WannaCry is a ransomware type that has infected the National Health Service (NHS) and other organizations worldwide, such as Chinese, Russian, US, and most European government institutions. India was one of the WannaCry attack countries that were worst affected.
NHS England also suffered a massive ransomware attack, which resulted in the cancelation of certain patient operations.
Once a Windows machine is infected then it encrypts files on a PC’s hard drive, preventing users from reaching them and requires a ransom payment to decrypt them in bitcoin.
A number of factors made the initial spread of WannaCry particularly noteworthy: it hit a series of major high-profile systems, including numerous systems in the UK’s National Health Service; it exploited a suspected Windows vulnerability first found by the US National Safety Agency ;
Search and encrypt a wide range of major formats, from Microsoft Office to MP3s and MKVs, so that they are not available to the user. It then displays a rescue notice, which requires $300 to decrypt files in Bitcoin.
How Does Wanna Cry Infect PC’s
WannaCry’s attack vector is more interesting than the ransomware itself. The WannaCry vulnerability exploited lies in the Server Message Block protocol (SMB) implementation of Windows.
The SMB protocol allows different network nodes to communicate, and the implementation of Microsoft may be tricked into executing arbitrary code with specially crafted packets.

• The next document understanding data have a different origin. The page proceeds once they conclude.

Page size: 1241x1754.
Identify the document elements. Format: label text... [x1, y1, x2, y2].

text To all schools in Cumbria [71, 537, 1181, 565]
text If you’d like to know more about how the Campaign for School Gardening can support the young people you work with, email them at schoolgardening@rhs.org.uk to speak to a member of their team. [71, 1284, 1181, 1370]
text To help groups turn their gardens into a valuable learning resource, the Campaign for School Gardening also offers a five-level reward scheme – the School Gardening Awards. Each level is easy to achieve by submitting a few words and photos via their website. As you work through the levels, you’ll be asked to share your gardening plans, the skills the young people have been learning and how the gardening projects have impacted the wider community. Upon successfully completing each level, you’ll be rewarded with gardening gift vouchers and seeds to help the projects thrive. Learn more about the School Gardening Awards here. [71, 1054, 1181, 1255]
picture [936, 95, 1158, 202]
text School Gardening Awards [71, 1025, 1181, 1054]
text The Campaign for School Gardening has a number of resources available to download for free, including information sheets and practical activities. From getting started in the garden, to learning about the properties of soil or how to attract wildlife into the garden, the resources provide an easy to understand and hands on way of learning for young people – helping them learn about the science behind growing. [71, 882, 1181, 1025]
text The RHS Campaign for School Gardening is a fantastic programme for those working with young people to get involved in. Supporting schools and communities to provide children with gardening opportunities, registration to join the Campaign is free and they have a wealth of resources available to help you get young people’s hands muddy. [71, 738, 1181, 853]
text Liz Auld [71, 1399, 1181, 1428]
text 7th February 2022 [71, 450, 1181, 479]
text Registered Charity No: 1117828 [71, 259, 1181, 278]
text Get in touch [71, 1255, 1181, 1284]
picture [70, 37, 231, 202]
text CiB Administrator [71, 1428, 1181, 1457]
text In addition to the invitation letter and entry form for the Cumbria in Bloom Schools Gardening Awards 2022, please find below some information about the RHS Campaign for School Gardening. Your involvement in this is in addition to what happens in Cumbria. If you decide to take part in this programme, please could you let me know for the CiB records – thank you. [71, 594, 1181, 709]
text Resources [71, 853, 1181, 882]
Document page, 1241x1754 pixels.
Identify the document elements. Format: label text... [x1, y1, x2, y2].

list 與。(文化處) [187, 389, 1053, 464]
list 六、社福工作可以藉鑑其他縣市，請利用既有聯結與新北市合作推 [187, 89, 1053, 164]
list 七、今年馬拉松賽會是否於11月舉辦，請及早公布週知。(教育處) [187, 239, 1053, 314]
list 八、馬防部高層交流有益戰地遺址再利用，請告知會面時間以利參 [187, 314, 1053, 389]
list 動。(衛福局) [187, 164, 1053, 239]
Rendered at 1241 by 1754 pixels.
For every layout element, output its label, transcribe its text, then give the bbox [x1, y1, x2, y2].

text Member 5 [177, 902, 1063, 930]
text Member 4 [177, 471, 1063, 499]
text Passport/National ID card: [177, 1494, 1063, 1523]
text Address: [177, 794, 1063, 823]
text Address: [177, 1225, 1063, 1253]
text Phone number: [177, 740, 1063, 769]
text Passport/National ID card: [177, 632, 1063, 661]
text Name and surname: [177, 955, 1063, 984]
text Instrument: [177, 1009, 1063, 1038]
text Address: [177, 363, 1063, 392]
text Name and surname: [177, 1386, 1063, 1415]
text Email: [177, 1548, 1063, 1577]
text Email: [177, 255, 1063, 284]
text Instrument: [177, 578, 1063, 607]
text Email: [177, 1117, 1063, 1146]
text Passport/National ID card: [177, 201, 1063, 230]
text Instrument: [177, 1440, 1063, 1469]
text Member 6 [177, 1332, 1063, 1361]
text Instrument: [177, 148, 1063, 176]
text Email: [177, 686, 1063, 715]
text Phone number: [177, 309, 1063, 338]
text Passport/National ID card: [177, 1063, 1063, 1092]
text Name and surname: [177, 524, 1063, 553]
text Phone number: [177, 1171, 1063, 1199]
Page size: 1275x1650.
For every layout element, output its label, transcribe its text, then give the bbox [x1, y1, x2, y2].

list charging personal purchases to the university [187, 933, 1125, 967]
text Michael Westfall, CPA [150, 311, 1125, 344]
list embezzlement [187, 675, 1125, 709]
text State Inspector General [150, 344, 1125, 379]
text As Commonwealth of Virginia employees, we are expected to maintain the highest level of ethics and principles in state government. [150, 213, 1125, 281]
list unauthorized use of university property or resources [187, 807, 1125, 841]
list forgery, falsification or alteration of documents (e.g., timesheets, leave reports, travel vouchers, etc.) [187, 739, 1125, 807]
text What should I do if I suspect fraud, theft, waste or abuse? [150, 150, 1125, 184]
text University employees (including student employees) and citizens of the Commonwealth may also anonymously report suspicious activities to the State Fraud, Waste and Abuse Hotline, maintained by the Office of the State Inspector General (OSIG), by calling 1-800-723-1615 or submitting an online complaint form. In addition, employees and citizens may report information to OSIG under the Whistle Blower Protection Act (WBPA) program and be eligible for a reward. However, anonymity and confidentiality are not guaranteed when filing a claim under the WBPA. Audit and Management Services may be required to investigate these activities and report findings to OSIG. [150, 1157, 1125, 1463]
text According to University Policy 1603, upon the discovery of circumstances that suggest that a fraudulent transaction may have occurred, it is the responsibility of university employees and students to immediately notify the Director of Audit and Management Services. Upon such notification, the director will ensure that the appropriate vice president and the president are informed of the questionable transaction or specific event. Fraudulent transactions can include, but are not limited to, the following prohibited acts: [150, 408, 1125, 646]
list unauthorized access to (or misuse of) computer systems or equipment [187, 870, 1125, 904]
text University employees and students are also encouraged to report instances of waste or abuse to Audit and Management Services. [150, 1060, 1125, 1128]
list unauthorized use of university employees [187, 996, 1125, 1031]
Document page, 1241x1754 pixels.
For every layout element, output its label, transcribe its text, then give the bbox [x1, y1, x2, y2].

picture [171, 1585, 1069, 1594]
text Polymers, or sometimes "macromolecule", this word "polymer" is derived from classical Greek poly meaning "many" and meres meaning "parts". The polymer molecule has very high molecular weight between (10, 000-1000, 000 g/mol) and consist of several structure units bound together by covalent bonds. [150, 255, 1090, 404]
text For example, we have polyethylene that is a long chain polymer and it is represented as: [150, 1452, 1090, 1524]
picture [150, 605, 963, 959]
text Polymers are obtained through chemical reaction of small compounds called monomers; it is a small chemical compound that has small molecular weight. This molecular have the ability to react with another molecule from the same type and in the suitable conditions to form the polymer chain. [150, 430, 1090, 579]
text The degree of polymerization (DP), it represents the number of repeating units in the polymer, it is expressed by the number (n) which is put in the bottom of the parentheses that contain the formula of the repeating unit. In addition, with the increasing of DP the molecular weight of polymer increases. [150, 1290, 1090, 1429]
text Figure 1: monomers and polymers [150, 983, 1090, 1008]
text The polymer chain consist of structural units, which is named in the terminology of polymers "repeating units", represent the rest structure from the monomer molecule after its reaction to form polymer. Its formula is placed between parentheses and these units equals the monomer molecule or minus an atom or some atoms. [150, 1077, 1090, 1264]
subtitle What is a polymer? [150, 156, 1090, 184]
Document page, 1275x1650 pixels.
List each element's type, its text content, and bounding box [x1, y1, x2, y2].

The US is supposed to be. This vulnerability was discovered by the national security agency and developed code for its use, EternalBlue, rather than reporting it to the infosec-community.
The hacking group called Shadow Brokers stolen the exploit in turn, which released it on 8 April 2017 in an apparently political medium.
The vulnerability was discovered a month previously by Microsofts themselves and a patch was released but many systems remained vulnerable, and WannaCry, which used EternalBlue to infect computers, started spreading quickly on May 12.
Following the outbreak, Microsoft slammed the US government for not sharing its vulnerability awareness sooner.
WannaCry will not necessarily start encrypting files, even if a PC is successfully infected. This is because, as noted above, before going to work it will first try to access an extremely long, gibberish URL.
WannaCry shuts itself off when it can access this domain. The purpose of this functionality is not completely clear. Some researchers thought that this was supposed to be the way to pull the plug into an attack by malware creators.
Symptoms That Occurs On Your Device Once It Is Affected
- If WannaCry ransomware compromises the system, the system displays a black background with red commands.
- A guide on how to pay the ransom is given to the victim
- The ransomware encrypts and lets inaccessible data files by adding. WCRY extension at the end of every locked file.
- The folders that encrypt important data may contain unknown files.
Preventive Measures For WannaCry
- Stay up-to-date on your Windows operating system and antivirus.
- Backup your files regularly on an external hard drive.
- Enable the history or protection of the file system. You need to have your file history enabled and set up a file history drive on your Windows 10 or Windows 8.1 devices.
- For Consumer or Business, use OneDrive.
- Keep an e-mail, spam and malicious appendix click here.
- To get SmartScreen protection, use Microsoft Edge. It avoids browsing websites that are known to host exploits and protects you from socially developed attacks such as phishing and downloads of malware.
- Deactivate your office macros loading.
- Whenever possible, disable your remote desktop function.
- Use a secure Internet connection with password-protected access.
- Update the most recent patches on Windows OS. Close port 445 by using a firewall – this may be an alternate option if no option is possible to update the security patch. Outsourcing OSes are prone to malware infections.